- Exercise -
Transcribe the lines below word for word, omitting the picture.

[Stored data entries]
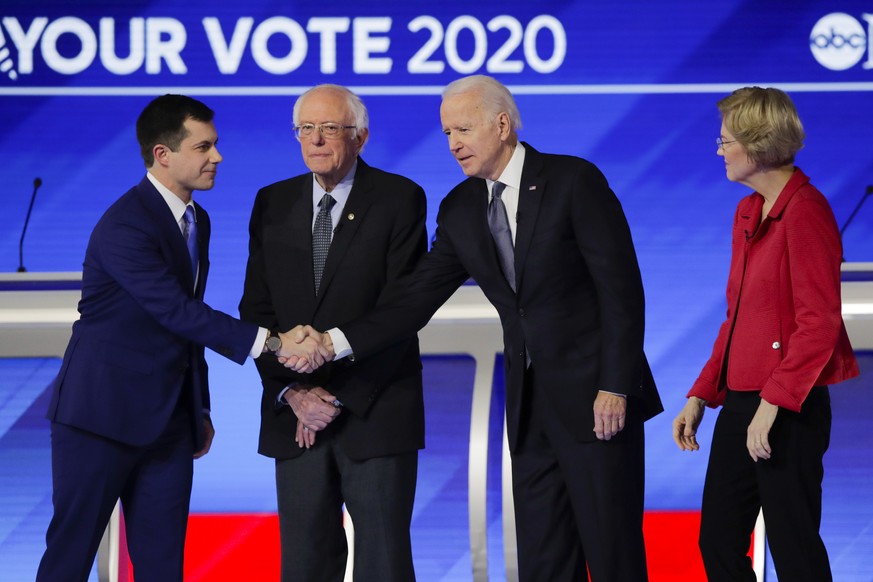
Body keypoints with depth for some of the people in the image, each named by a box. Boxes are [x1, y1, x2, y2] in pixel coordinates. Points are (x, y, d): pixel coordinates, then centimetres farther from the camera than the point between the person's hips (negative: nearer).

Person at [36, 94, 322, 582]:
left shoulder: (197, 221, 11)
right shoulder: (125, 226, -18)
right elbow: (177, 311, -26)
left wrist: (200, 408, 21)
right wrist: (270, 342, -31)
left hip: (169, 421, 8)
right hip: (104, 411, -8)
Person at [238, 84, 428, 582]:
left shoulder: (400, 199, -3)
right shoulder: (273, 204, 10)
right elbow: (256, 310, 8)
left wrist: (340, 396, -12)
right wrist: (292, 392, -6)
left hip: (374, 411, -4)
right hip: (295, 416, 4)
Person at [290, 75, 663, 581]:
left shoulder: (574, 181, -9)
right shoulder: (460, 209, 9)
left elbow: (622, 289, -11)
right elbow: (418, 300, 6)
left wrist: (615, 387, -16)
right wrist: (334, 342, -7)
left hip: (594, 398, -6)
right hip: (529, 405, 6)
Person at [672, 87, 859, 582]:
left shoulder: (804, 211, -13)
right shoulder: (748, 213, 13)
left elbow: (819, 323, -19)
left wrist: (773, 403, -21)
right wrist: (701, 396, 14)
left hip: (788, 409, -9)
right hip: (741, 404, 9)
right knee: (719, 542, 11)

- Completed task -
Body keypoints with depth for some of the people in the image, each named by a box. Boxes are [x1, y1, x2, y2] in pixel coordinates. Points are (x, y, d): pixel coordinates, then centimetres farther from the camera than the point between the person's hips (negative: nearer).

Person at [36, 94, 322, 582]:
left shoulder: (197, 221, 11)
right shoulder: (125, 226, -18)
right elbow: (177, 311, -26)
left wrist: (200, 408, 21)
right wrist: (270, 342, -31)
left hip: (169, 421, 8)
right hip: (104, 411, -8)
Person at [238, 84, 428, 582]:
left shoulder: (400, 199, -3)
right shoulder: (273, 204, 10)
right elbow: (256, 310, 8)
left wrist: (340, 396, -12)
right wrist: (292, 392, -6)
left hip: (374, 411, -4)
right hip: (295, 416, 4)
Person at [290, 75, 663, 581]:
left shoulder: (574, 181, -9)
right shoulder: (460, 209, 9)
left elbow: (622, 289, -11)
right elbow: (418, 300, 6)
left wrist: (615, 387, -16)
right wrist: (334, 342, -7)
left hip: (594, 398, -6)
right hip: (529, 405, 6)
Person at [672, 87, 859, 582]:
left shoulder: (804, 211, -13)
right shoulder: (748, 213, 13)
left elbow: (819, 323, -19)
left wrist: (773, 403, -21)
right wrist: (701, 396, 14)
left hip: (788, 409, -9)
right hip: (741, 404, 9)
right knee: (719, 542, 11)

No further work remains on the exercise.